**AIM OF THE TASK:**
Report every line in the records below that contains the string "travaux", matching case exactly.
Segment Open
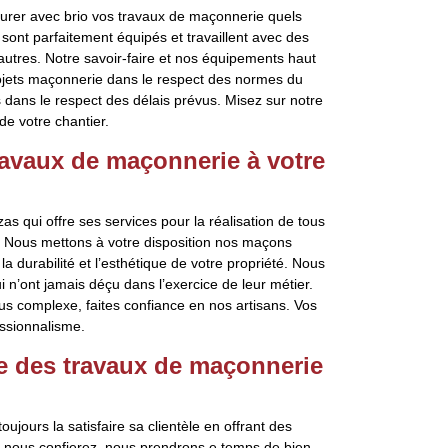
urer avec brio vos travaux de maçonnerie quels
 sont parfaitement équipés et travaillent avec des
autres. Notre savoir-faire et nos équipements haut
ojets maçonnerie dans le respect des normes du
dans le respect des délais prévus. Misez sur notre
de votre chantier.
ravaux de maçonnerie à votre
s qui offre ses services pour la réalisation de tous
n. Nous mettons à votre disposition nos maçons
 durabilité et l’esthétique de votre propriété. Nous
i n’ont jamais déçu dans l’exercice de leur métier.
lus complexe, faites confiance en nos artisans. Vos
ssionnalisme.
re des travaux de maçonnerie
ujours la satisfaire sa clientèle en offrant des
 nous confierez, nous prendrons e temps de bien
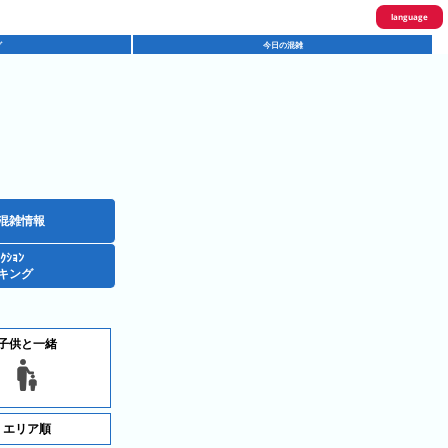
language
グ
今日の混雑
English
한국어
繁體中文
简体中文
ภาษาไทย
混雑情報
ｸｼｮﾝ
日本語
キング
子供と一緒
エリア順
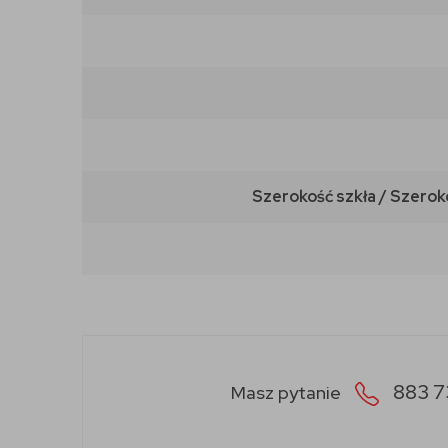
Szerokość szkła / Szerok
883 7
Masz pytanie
Segment Closed
Segment Open
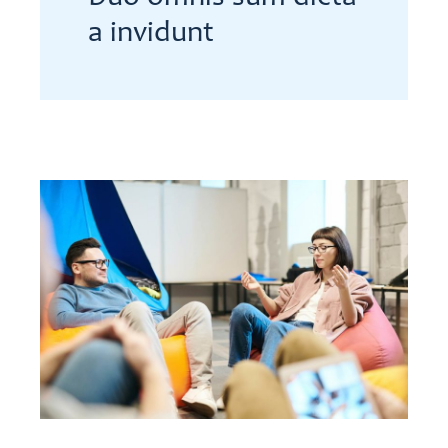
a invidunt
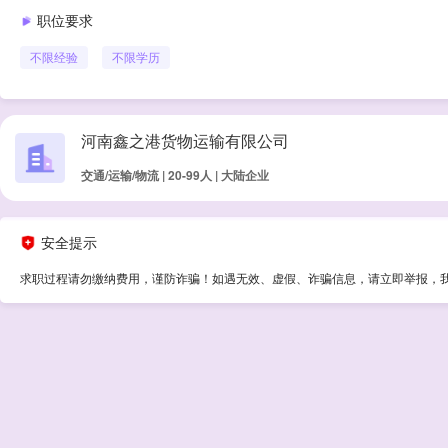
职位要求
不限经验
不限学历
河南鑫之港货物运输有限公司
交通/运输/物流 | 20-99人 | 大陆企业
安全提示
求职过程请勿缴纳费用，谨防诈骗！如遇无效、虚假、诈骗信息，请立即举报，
Segment Closed
**RESULT:**
urer avec brio vos travaux de maçonnerie quels
re des travaux de maçonnerie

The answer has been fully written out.